Stored dataset items:
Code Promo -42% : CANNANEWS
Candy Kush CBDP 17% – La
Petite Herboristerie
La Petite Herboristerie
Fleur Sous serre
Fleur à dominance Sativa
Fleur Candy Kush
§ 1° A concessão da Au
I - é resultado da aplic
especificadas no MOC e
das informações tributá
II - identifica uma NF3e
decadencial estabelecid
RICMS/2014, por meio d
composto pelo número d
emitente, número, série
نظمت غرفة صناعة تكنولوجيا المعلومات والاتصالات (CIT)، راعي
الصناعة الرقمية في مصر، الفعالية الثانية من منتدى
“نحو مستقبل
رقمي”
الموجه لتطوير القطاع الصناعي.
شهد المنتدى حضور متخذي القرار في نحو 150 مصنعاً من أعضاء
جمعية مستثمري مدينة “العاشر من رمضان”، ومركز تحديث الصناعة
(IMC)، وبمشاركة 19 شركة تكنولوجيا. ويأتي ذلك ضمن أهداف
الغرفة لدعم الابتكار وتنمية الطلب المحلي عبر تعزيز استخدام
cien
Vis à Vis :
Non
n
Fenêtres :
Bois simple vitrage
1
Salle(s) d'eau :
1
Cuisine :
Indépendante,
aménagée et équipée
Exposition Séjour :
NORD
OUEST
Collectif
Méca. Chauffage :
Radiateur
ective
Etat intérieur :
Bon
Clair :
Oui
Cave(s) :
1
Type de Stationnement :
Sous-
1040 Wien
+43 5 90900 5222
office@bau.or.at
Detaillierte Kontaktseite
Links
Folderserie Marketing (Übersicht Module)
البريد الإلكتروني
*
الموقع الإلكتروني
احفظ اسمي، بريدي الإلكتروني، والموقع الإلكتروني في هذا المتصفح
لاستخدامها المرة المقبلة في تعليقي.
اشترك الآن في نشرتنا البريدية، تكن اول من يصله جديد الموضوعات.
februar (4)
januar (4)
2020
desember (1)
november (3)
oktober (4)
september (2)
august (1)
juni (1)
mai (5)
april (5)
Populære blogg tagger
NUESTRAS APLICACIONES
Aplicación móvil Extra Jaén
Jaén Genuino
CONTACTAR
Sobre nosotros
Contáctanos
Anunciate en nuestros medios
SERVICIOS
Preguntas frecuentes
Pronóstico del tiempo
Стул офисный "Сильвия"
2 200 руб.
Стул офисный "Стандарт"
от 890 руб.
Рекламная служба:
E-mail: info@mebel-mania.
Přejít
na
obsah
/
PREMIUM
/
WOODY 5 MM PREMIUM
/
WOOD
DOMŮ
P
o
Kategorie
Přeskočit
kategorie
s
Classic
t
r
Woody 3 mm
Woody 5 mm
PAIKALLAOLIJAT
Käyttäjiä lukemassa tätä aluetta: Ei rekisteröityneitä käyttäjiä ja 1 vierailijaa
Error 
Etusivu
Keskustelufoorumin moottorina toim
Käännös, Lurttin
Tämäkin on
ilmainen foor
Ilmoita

- How to complete this task -
Filter the records above, keeping each line that contains the word "تكنولوجيا".

- Answer area -
نظمت غرفة صناعة تكنولوجيا المعلومات والاتصالات (CIT)، راعي
(IMC)، وبمشاركة 19 شركة تكنولوجيا. ويأتي ذلك ضمن أهداف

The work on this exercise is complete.